Records shown:
-------

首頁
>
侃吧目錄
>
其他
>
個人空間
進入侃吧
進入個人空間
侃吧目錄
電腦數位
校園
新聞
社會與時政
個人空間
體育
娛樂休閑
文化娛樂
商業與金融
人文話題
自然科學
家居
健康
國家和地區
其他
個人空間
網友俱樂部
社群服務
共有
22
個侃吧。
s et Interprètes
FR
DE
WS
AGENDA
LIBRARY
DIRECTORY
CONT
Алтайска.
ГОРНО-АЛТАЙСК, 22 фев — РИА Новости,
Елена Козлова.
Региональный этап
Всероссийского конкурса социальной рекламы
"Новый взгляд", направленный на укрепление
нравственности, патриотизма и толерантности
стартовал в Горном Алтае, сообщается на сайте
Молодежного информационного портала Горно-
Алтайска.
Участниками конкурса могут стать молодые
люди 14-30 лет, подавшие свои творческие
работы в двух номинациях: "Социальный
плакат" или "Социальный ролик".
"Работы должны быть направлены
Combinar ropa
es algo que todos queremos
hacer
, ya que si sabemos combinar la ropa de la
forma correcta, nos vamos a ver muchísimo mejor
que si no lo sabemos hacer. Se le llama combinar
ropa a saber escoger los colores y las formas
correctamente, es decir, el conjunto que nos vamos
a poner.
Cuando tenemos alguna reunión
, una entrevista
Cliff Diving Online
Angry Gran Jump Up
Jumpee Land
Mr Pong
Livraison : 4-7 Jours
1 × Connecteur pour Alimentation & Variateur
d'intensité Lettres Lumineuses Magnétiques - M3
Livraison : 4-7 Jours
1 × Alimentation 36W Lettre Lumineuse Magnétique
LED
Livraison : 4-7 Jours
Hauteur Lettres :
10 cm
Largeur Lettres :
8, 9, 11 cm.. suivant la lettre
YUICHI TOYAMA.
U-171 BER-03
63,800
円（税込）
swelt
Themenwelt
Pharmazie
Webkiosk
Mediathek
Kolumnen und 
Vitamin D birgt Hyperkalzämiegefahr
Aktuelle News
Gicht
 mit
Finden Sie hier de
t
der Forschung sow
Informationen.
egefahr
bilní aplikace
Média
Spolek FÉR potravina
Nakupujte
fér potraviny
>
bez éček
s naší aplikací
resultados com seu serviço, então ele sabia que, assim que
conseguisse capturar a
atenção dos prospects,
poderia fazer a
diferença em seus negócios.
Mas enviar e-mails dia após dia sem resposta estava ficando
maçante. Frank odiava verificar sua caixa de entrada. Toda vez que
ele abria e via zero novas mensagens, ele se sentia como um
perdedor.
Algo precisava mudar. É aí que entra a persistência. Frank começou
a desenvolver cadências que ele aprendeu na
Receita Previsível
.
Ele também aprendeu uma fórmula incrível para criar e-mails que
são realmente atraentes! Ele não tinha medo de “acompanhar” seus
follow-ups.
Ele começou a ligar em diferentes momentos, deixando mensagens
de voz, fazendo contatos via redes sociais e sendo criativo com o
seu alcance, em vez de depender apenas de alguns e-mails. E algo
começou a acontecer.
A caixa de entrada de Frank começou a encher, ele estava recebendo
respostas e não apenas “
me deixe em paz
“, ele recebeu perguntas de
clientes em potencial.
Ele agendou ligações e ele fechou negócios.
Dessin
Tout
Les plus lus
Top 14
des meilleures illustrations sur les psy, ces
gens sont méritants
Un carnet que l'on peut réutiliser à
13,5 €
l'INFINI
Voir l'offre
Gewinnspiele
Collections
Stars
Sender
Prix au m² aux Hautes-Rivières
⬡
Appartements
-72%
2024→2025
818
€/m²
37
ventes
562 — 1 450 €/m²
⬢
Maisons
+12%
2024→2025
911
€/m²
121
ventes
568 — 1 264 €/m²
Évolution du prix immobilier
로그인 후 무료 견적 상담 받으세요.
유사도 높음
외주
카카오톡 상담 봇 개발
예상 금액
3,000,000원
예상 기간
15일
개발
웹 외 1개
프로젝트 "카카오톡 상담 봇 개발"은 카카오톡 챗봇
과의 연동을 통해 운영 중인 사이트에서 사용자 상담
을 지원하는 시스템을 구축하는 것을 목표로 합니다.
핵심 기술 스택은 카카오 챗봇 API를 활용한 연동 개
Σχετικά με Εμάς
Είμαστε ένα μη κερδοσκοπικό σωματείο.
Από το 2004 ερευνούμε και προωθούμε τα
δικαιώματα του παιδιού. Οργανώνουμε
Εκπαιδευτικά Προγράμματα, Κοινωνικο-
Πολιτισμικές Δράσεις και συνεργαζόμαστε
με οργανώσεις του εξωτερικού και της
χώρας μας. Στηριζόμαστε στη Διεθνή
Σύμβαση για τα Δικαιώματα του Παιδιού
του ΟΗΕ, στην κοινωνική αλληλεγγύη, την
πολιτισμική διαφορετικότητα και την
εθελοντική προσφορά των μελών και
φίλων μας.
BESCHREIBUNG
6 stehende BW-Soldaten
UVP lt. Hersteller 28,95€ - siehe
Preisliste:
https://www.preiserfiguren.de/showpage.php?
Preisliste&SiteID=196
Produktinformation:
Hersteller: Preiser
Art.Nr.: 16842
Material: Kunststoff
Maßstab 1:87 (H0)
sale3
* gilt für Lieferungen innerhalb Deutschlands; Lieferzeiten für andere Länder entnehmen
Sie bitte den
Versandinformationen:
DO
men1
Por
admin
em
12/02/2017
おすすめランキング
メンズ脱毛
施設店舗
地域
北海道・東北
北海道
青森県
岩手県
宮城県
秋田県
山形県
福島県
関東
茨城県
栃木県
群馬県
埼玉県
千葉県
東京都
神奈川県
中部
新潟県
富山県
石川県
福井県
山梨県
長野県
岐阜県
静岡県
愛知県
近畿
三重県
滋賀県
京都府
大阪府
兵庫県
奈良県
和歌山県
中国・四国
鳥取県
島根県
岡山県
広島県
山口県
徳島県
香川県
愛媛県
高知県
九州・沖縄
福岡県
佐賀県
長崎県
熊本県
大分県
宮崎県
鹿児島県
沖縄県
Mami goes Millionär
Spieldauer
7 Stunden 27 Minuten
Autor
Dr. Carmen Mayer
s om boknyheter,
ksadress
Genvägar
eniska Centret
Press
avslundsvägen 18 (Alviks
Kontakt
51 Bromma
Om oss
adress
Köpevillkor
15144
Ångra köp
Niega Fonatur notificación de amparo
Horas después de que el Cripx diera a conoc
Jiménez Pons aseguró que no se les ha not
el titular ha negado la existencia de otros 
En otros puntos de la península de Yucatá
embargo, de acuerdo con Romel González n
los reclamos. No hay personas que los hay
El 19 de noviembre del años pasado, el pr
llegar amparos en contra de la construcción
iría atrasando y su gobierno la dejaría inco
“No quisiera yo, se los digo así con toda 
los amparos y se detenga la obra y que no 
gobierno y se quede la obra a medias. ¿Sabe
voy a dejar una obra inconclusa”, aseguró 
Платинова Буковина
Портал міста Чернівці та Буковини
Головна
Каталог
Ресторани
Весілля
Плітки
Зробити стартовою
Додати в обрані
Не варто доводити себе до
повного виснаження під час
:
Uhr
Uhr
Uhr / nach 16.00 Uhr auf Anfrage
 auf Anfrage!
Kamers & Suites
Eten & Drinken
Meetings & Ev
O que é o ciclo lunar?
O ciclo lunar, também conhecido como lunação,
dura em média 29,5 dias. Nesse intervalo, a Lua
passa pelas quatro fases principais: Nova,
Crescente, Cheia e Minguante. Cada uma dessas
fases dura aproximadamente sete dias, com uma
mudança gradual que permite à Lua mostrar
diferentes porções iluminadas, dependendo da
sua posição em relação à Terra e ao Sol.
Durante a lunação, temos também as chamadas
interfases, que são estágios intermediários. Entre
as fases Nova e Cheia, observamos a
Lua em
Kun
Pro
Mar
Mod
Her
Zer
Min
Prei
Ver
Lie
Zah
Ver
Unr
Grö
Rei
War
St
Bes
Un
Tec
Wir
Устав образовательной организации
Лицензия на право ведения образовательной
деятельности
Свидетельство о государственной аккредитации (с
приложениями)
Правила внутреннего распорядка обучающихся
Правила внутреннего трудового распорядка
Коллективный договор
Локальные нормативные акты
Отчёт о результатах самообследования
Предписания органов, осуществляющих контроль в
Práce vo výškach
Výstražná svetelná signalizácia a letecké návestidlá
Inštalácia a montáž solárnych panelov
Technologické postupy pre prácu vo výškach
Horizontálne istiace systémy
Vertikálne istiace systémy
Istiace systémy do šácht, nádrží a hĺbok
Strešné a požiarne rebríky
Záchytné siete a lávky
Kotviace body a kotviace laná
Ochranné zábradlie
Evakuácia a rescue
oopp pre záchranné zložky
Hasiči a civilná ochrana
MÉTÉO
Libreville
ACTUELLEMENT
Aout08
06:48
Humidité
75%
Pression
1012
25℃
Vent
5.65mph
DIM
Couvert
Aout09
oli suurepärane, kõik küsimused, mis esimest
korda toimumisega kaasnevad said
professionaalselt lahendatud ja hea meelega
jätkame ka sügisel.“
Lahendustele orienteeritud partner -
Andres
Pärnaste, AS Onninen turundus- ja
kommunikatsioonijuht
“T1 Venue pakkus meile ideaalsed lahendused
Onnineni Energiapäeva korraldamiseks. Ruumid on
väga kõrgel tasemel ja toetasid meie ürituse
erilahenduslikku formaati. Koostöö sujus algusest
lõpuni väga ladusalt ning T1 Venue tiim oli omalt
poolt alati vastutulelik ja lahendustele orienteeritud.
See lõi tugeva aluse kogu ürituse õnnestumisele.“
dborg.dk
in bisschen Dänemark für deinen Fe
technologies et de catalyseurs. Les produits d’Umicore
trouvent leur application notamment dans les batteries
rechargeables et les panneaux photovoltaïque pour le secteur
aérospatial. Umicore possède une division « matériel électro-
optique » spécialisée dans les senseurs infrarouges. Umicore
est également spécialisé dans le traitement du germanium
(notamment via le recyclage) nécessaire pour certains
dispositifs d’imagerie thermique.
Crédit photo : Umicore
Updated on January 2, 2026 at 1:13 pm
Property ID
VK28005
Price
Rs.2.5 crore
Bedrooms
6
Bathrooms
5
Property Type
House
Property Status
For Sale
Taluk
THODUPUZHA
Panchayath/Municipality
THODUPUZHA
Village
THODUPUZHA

-------

Lines that hold "Umicore" are the ones to copy, so pick each out from the data.

technologies et de catalyseurs. Les produits d’Umicore
aérospatial. Umicore possède une division « matériel électro-
optique » spécialisée dans les senseurs infrarouges. Umicore
Crédit photo : Umicore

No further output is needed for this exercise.